Sonovox spot ads spurred the imagination of writers and advertisers who described a world of the not-so-distant future in which brand name goods would speak to consumers at every turn: one article gushed that a day would come “when sound will talk and sing on every side – not merely in the movies and on the air but all over the place, with bus horns proclaiming the name of the bus company, delivery trucks calling out their wares as they honk, and train whistles announcing the name of the train. Once it would have been regarded as exotic if milk trucks could moo. Thanks to Sonovox, they can now moo the name of the dairy.” Such fantasies may not have materialized, but Sonovox radio spots were certainly precursors to well-known animated television ads of the 1950s that depicted square-dancing Lucky Strike cigarettes, marching Rheingold beer bottles, and singing Muriel cigars. In his famous description of the commodity fetish, Karl Marx offered the image of a table that, as soon as it becomes a commodity, changes into a thing that “stands on its head, and evolves out of its brain grotesque ideas, far more wonderful than if it were to begin dancing of its own free will.” The Sonovox seemed to provide commodities the chance not only to come to life, but to articulate some of those “grotesque ideas” directly to consumers.

Saturday, 3 January 2009

Silent George(s)

Rudy Ray Moore, who just passed away last October, is best known for his starring role in the “Dolemite” blaxploitation films of the mid 1970s, but he first achieved media notoriety as the creator of a series of party records that featured recitations such as “The Great Titanic” and “The Signifying Monkey.” Some of Moore’s records were re-makes of earlier under the counter “blue discs” or “party records”. Consider Moore and his collaborator Lady Reed’s version of a blue disc entitled “Silent George.” The source text of Moore and Reed’s adaptation was released anonymously on a 78 rpm record circa the 1930s, and begins with a man’s half-whispered voice.

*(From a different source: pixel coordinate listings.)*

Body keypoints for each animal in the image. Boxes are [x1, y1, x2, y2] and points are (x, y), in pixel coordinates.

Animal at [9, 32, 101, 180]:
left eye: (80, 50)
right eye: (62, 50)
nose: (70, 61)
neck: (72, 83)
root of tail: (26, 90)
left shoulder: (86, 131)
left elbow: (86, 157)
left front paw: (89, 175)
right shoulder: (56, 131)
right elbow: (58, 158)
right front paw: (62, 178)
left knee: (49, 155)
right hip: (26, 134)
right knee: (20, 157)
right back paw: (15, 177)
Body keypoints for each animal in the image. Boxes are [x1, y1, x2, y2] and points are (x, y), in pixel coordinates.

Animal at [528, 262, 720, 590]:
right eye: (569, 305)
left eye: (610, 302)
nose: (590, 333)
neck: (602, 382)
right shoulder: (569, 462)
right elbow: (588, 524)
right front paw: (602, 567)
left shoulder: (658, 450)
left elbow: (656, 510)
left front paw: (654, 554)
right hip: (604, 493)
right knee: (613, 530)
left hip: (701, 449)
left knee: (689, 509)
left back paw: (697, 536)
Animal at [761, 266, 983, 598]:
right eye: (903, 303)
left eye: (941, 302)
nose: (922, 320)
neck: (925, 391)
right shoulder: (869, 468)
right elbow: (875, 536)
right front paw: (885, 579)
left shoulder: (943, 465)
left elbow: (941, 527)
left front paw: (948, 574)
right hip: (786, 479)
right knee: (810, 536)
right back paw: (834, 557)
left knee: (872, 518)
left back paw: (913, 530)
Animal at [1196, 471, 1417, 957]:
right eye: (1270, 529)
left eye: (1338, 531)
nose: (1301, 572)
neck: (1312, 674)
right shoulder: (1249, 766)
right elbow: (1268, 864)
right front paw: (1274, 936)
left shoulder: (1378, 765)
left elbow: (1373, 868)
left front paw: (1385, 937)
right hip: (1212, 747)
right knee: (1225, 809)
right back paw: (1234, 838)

“Silent George” stands out among pre-1950s blue discs because of its female narrator and breathless performance of passion. But equally notable is the record’s subsequent appearance in African American culture. Swing bandleader Lucky Millinder released a musical version in 1950, and Rudy Ray Moore’s version of “Silent George” was released on the album “The Rudy Ray Moore House Party Album, The Dirty Dozens, Vol. 1” (Cherry Red Records). Moore and Reed stick closely to the earlier version of “Silent George,” but Moore’s remake does more than duplicate the blue disc. Note that it is Moore in the role of Clotia, narrating the sexual action in an exaggerated falsetto voice: both an instance of female impersonation and vocal whiteface that “signifies” on white performance. Meanwhile, Lady Reed complicates the listener’s engagement with the interaction between George and Clotia by making sardonic comments as she secretly watches the amorous couple.

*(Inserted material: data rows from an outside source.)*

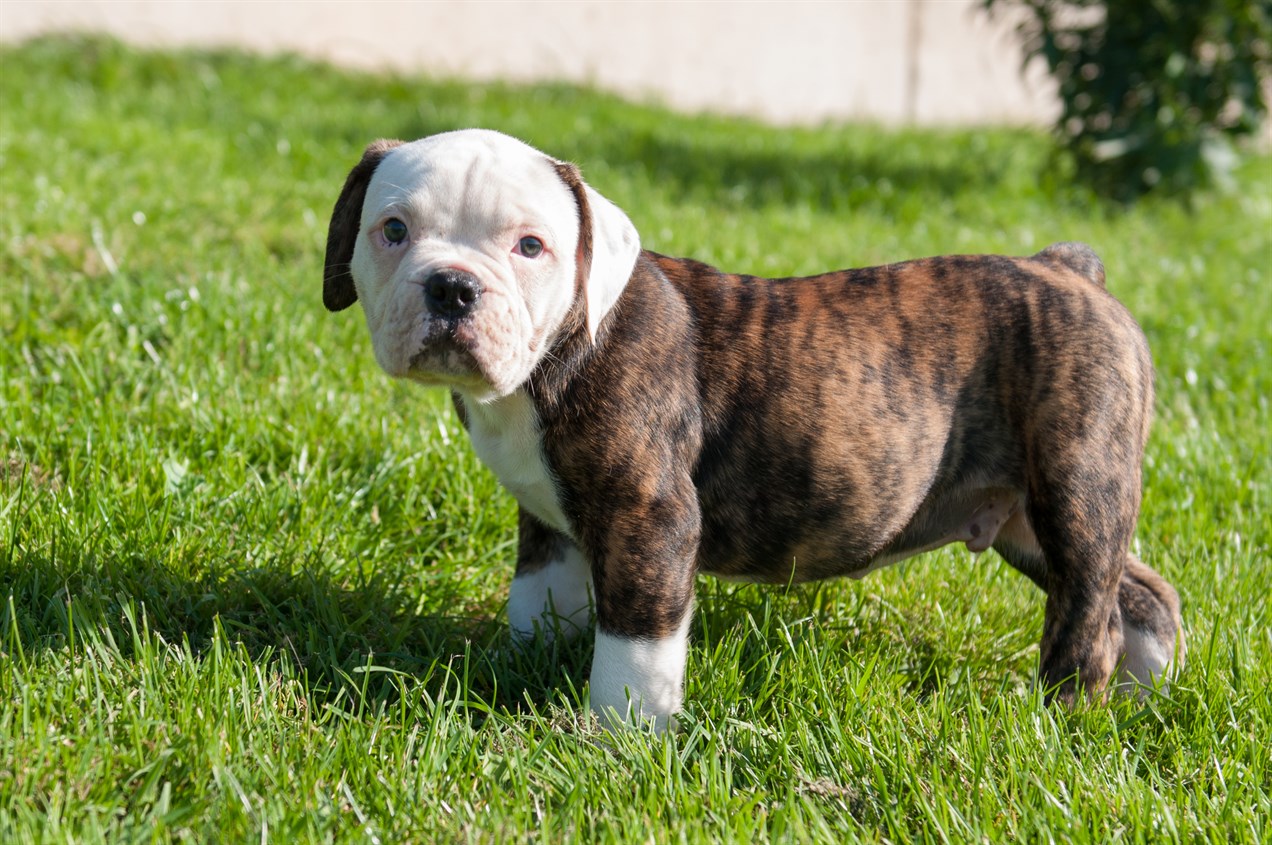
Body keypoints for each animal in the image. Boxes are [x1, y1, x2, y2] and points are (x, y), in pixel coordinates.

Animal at [325, 128, 1180, 727]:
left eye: (530, 246)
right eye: (392, 230)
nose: (452, 287)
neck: (560, 351)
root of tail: (1068, 268)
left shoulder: (649, 520)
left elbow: (636, 642)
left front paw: (618, 737)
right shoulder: (548, 519)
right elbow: (536, 598)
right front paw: (521, 664)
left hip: (1076, 482)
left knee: (1088, 614)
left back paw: (1061, 718)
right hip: (1025, 515)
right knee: (1139, 592)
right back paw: (1149, 693)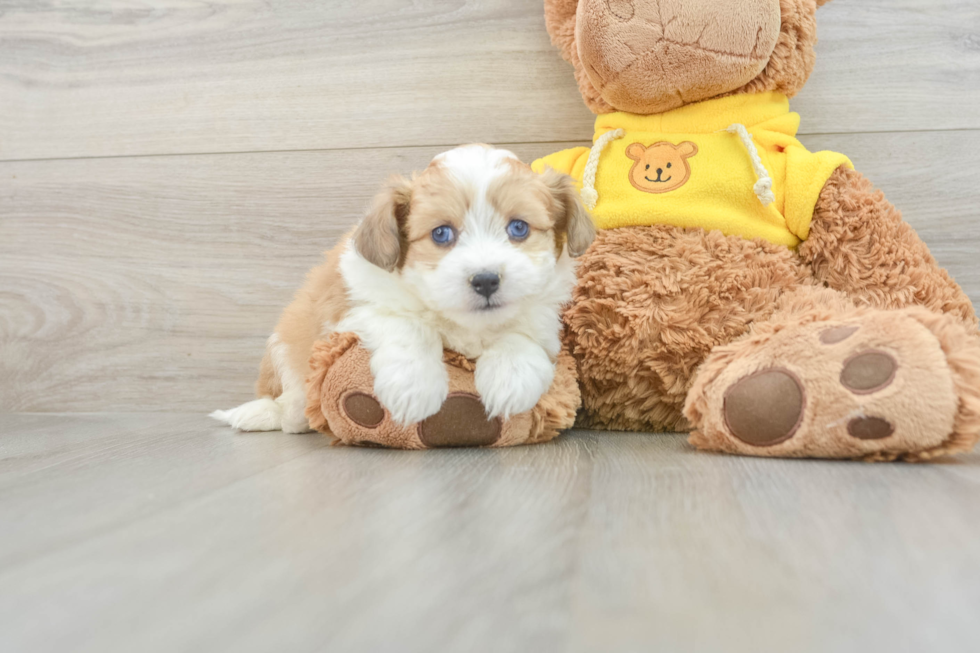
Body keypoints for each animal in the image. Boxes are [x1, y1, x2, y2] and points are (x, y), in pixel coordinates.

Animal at [213, 146, 592, 432]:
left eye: (518, 228)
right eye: (441, 233)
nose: (485, 280)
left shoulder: (542, 315)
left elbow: (520, 333)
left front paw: (510, 380)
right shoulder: (351, 309)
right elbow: (407, 325)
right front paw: (414, 389)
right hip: (284, 345)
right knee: (286, 399)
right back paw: (277, 413)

By simultaneously presenting a recording of a past era and Reed’s sly commentary on it, Moore’s “Silent George” feels a bit like an audio version of “Mystery Science Theater 3000.” But more than nostalgia or cynical irony, Moore and Reed’s performances send up mainstream white erotica, and by extension certain white sexual preoccupations. For example, blue discs typically only provide verbal descriptions of female bodies. Recall the introductory framing material on the blue disc version of “Silent George,” in which a male speaker colludes with the audience and asks that we visualize “a beautiful young girl.” Lady Reed’s commentary on “Silent George” displays an open and unabashed appreciation of the male body: it is Lady Reed who colludes with listeners and encourages us to visualize George. Where the blue disc of “Silent George” ends with Mary Jones’ calls for her “Daddy,” Moore and Reed’s record returns to the introductory narrative frame, as the two friends leave the lovemaking couple to walk back to the party. This framing narrative depicts a platonic male – female friendship that contrasts with the ridiculously empurpled George and Clotia, and so broadens the scope of the routine beyond the heterosexual couple. To put it another way, Moore and Reed’s revisions make us hear blue discs such as “Silent George” in a considerably whiter shade of blue – that is, they make us hear the white, middle-class origins of much “blue” material.